Kommunikation funktioniert irgendwie
06.07.2008, 20:17 Uhr
Alter: 10 Jahre


 




Obwohl ich in Punkto Tierkommunikation - also wirkliches Gespräch mit meinen eigenen Katzen - noch nie erfolgreich war (nur bei fremden Katzen, wo ich nicht so voreingenommen war), bin ich trotzdem immer wieder fasziniert, dass die Kommunikation auch auf andere Art durchaus funktioniert.
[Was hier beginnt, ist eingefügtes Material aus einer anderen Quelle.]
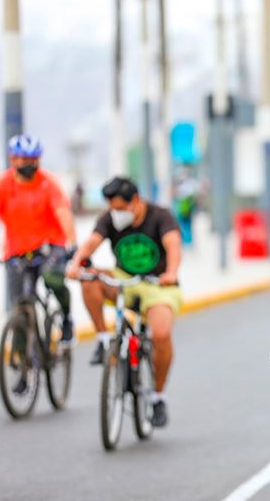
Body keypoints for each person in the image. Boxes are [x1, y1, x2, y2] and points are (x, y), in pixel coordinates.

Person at [67, 177, 182, 427]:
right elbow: (91, 243)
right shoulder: (109, 218)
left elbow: (173, 245)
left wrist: (171, 273)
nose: (116, 214)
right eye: (112, 208)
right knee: (90, 280)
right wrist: (76, 264)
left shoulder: (160, 216)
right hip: (122, 279)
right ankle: (103, 338)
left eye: (120, 208)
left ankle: (157, 396)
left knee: (161, 334)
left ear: (136, 201)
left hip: (157, 284)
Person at [0, 135, 77, 361]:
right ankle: (24, 363)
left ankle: (66, 317)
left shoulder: (48, 183)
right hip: (17, 250)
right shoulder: (2, 184)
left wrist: (72, 243)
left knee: (53, 279)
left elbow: (63, 213)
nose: (27, 164)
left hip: (50, 246)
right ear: (12, 159)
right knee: (20, 306)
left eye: (32, 159)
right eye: (22, 159)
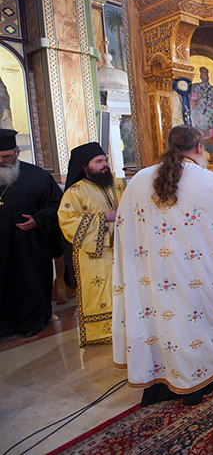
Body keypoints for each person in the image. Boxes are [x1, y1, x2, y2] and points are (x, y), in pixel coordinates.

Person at [113, 126, 213, 406]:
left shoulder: (138, 181)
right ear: (199, 148)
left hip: (152, 276)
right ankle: (195, 380)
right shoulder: (209, 181)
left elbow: (124, 228)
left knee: (161, 322)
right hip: (191, 279)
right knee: (191, 325)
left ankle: (160, 379)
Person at [58, 143, 125, 346]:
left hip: (121, 251)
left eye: (105, 160)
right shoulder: (75, 192)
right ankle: (100, 332)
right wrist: (105, 217)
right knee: (100, 293)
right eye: (98, 161)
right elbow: (67, 222)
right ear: (85, 166)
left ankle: (127, 327)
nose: (105, 165)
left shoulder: (118, 186)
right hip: (93, 256)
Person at [0, 129, 62, 338]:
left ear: (17, 153)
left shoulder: (38, 176)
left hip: (28, 246)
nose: (1, 161)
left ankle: (31, 322)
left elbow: (57, 205)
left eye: (6, 157)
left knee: (29, 284)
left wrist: (38, 219)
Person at [189, 67, 213, 140]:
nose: (205, 77)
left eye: (206, 75)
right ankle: (201, 134)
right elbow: (193, 97)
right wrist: (198, 96)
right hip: (201, 106)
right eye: (203, 75)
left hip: (210, 106)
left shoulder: (211, 88)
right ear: (201, 76)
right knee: (202, 115)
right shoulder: (198, 87)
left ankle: (212, 134)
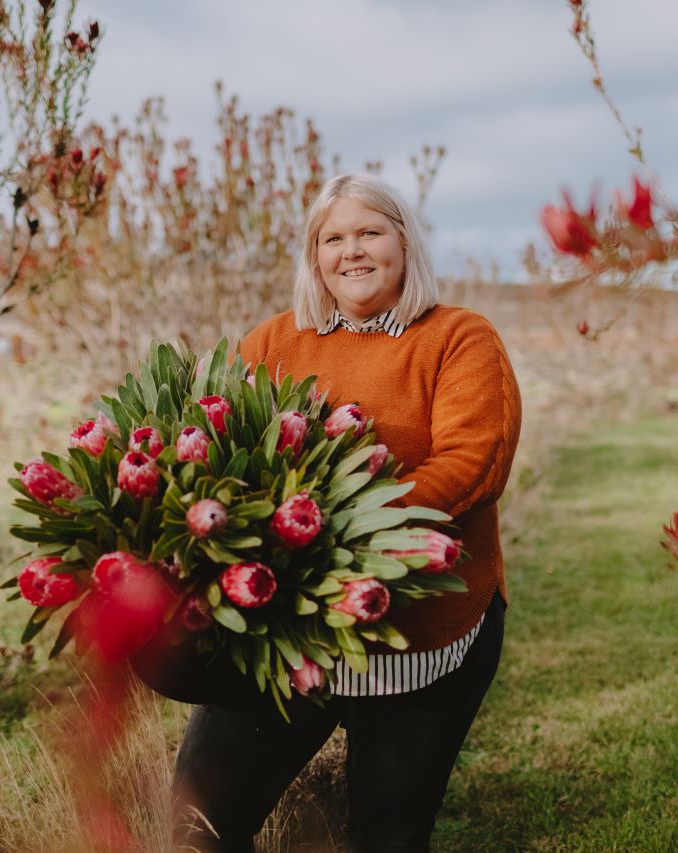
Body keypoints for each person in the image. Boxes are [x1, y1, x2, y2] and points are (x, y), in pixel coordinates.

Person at [171, 173, 522, 852]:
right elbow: (217, 454)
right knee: (199, 822)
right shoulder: (273, 343)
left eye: (370, 232)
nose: (351, 251)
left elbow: (472, 464)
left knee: (386, 832)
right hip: (291, 630)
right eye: (333, 237)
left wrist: (341, 534)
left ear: (404, 242)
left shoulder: (458, 338)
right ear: (314, 256)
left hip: (418, 634)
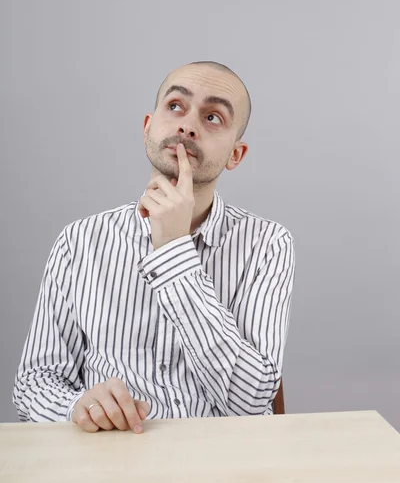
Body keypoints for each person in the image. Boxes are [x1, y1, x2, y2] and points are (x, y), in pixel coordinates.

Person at [13, 61, 295, 434]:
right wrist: (76, 407)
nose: (187, 125)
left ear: (235, 155)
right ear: (149, 127)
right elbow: (34, 383)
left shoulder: (268, 244)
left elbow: (251, 401)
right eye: (175, 106)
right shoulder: (79, 241)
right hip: (111, 464)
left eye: (213, 117)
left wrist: (174, 250)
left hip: (224, 466)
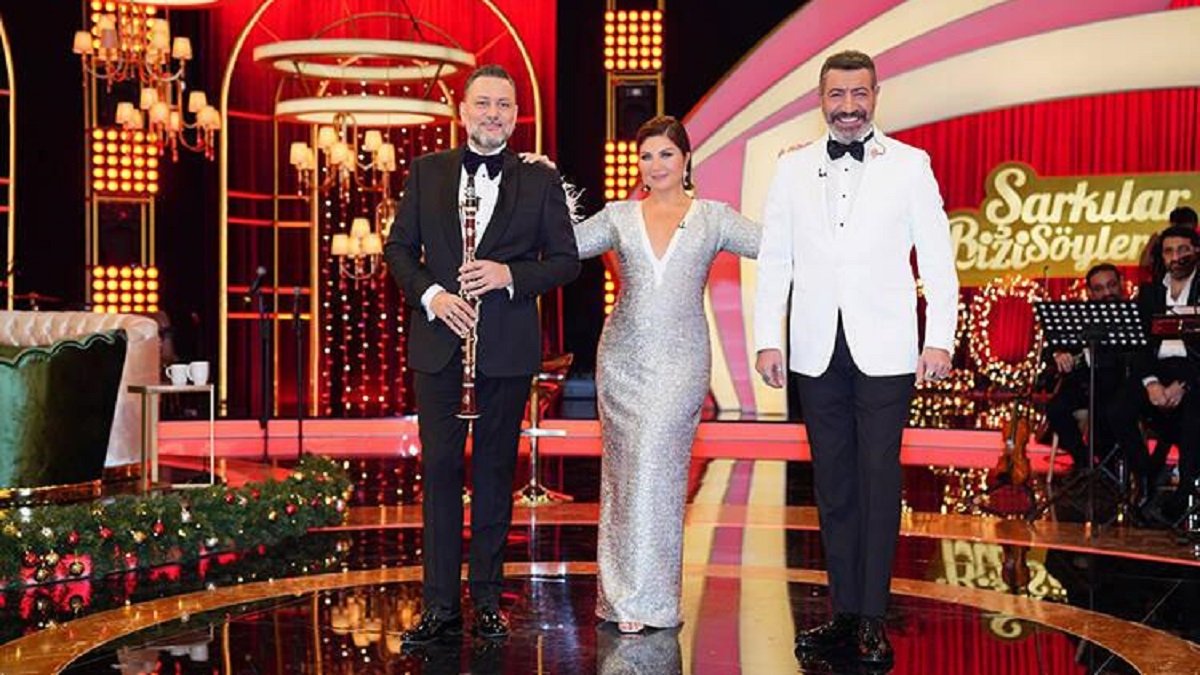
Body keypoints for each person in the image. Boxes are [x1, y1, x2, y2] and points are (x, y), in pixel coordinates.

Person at [753, 51, 958, 667]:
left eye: (859, 94)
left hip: (887, 348)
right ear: (821, 99)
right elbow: (776, 261)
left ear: (876, 96)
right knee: (834, 485)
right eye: (837, 95)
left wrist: (939, 338)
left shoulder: (912, 166)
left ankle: (872, 617)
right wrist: (768, 338)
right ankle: (844, 613)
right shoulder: (791, 168)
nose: (848, 107)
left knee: (877, 478)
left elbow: (937, 260)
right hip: (816, 349)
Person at [384, 63, 580, 643]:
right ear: (463, 110)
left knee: (495, 475)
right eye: (484, 103)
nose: (493, 114)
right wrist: (434, 296)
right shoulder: (427, 171)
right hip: (440, 347)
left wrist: (509, 274)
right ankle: (440, 606)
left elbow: (565, 261)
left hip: (506, 351)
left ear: (515, 116)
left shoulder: (540, 179)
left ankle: (488, 600)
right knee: (440, 475)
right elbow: (399, 249)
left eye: (504, 105)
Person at [574, 115, 760, 634]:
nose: (655, 165)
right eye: (647, 156)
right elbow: (564, 244)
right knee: (624, 475)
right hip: (622, 359)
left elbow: (773, 244)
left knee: (658, 469)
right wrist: (539, 185)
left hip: (681, 362)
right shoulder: (618, 216)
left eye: (666, 154)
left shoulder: (713, 218)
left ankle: (652, 599)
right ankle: (620, 598)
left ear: (685, 159)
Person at [1107, 225, 1200, 526]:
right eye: (1169, 251)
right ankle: (1146, 476)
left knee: (1193, 415)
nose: (1176, 257)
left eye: (1183, 250)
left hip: (1193, 370)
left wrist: (1183, 385)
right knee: (1118, 411)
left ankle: (1184, 492)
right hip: (1156, 369)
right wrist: (1151, 383)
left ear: (1195, 251)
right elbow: (1140, 346)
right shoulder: (1150, 293)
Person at [1043, 263, 1127, 472]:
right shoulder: (1078, 315)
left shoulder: (1134, 312)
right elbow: (1053, 347)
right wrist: (1059, 354)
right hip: (1082, 384)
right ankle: (1083, 462)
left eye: (1111, 285)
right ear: (1089, 292)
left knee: (1107, 411)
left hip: (1120, 384)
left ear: (1121, 284)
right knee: (1055, 408)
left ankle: (1109, 468)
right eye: (1099, 289)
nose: (1107, 293)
Seit einigen Tagen habe ich bei Bailey ein ungutes Gefühl. Es war mir einfach, als ob etwas nicht stimmt, als ob sie irgendwie krank wäre. Ich hab sie genau beobachtet, sie war eigentlich wie immer. Sie hat gefressen wie immer, geschlafen wie immer und gespielt wie immer. Sie hatte keine Verletzungen und keine Stellen, die man nicht berühren durfte, auch wenn mir vorkam, dass sie sich in letzter Zeit kaum streicheln ließ - aber damit ist sie ohnehin geizig. Sie schlief untertags und wurde abends aktiv. Sie hat mich dann wieder regelmäßig zum Spielen herausgefordert. Sie hat mit vollem Einsatz gespielt wie immer. Und wenn ich dachte, dass sie mich im Wohnzimmer mit Leidensmine ansah, stellte sich heraus, dass sie mich nur mal wieder nach draußen locken wollte, denn sobald ich von der Couch aufstand, ist sie mir quietschfidel mit aufgestelltem und vor Aufregung zitterndem Schwanz davongerannt, das durchtriebene Biest.  Eigentlich konnte ich trotz genauester Beobachtung nichts finden, das nicht normal gewesen wäre. Ich hab mich die ganze Zeit gefragt, ob ich mir das einbilde oder wieso ich überhaupt auf die Idee kam, dass irgendwas sein könnte, aber das Gefühl wurde ich nicht los.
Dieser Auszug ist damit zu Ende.